Ortiz José A, Lledó B, Luque L, Morales R, Myles S, Pérez María, Guerrero J, Bernabeu A
Molecular Biology, Instituto Bernabeu, Avda. Albufereta 31, 03016, Alicante, Spain.
Reproductive Medicine, Instituto Bernabeu, Albacete, Spain.
J Assist Reprod Genet. 2025 Apr 2. doi: 10.1007/s10815-025-03471-z.
To identify genetic variants associated with an increased likelihood of sub-optimal ovarian response or hyper-response by machine learning.

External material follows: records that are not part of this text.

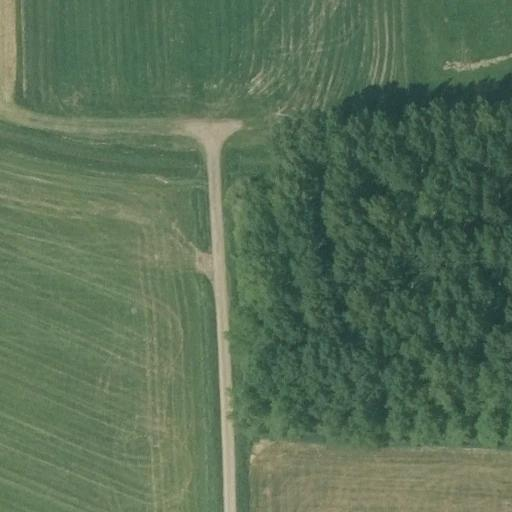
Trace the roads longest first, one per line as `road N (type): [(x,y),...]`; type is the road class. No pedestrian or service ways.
road 1 (unclassified): [(228,511),(214,129)]
road 2 (track): [(0,192),(163,262),(221,274)]
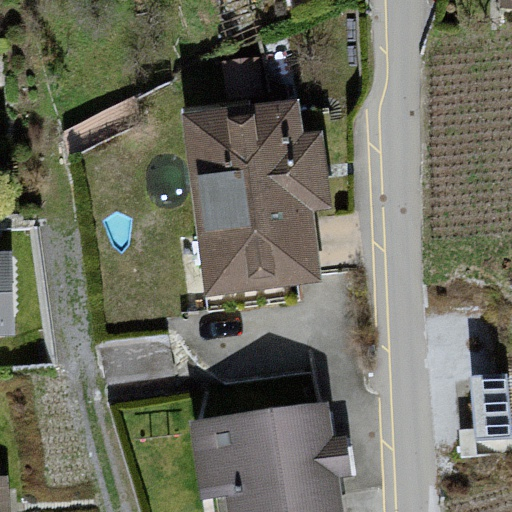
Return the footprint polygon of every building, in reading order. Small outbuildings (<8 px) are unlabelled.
[(257,62),(226,66),(230,96),(260,92),(257,62)] [(197,127),(219,308),(288,299),(285,278),(311,275),(349,271),(329,110),(290,114),(197,127)] [(167,336),(140,128),(81,156),(82,161),(90,219),(87,219),(105,343),(164,337),(167,336)] [(511,434),(507,375),(498,375),(483,377),(484,389),(472,390),(476,438),(476,442),(511,438),(511,434)] [(243,511),(337,511),(322,411),(203,428),(212,494),(241,490),(243,511)] [(382,511),(380,452),(336,454),(323,411),(322,411),(337,511),(382,511)]
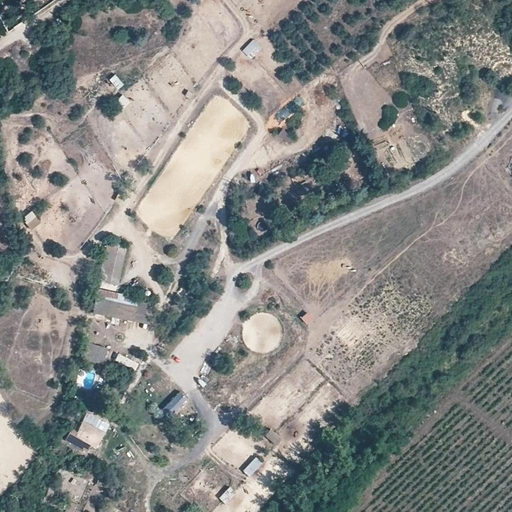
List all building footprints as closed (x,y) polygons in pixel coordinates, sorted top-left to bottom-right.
[(252,60),(264,49),(254,40),(243,51),(252,60)] [(473,76),(470,70),(463,73),(466,79),(473,76)] [(278,135),(290,141),(293,134),(281,128),(278,135)] [(31,209),(22,215),(31,227),(39,222),(31,209)] [(127,249),(107,244),(98,284),(119,289),(127,249)] [(155,299),(97,288),(92,313),(150,324),(155,299)] [(305,322),(312,317),(307,310),(300,315),(305,322)] [(95,363),(100,346),(88,342),(83,359),(95,363)] [(114,354),(112,361),(133,367),(135,360),(114,354)] [(96,447),(104,432),(82,420),(76,431),(71,428),(65,440),(87,451),(91,444),(96,447)] [(269,427),(263,433),(275,443),(280,436),(269,427)] [(120,447),(113,451),(125,470),(131,467),(120,447)] [(249,475),(261,460),(254,454),(241,469),(249,475)] [(228,485),(217,495),(224,502),(235,492),(228,485)]
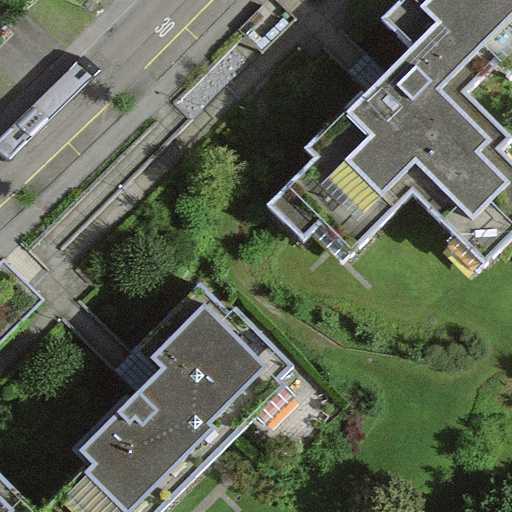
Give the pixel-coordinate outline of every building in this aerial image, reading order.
[(511,193),(496,177),(509,164),(461,115),(492,85),(507,100),(511,95),(511,30),(482,0),(412,0),(379,33),(409,64),(381,92),(307,164),(317,175),(267,223),(304,261),(317,248),(345,277),(408,216),(480,290),(511,259),(511,193)] [(511,0),(482,0),(511,30),(511,0)] [(0,52),(11,42),(0,30),(0,52)] [(0,349),(41,309),(0,269),(0,268),(0,349)] [(292,386),(231,326),(229,329),(198,298),(131,365),(159,393),(134,418),(124,408),(75,457),(87,470),(64,493),(82,511),(160,511),(176,497),(187,507),(283,411),(275,403),(292,386)] [(0,511),(74,511),(0,442),(0,511)]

This retrospective observational study, conducted between March 2018 and April 2022, analyses 495 ovarian stimulations in oocyte donors. Only each donor's first ovarian stimulation was considered. The egg donors were healthy women aged 18 to 35 years. Donor characteristics and ovarian stimulation data were recorded, as well as genotypes of 31 polymorphisms previously identified as modulators of ovarian response. Models to predict the type of ovarian response (sub-optimal, normal, or hyper-response) were performed using 5 different classification machine-learning algorithms. The most important variables were determined by SHAP (Shapley-Additive-exPlanations) values.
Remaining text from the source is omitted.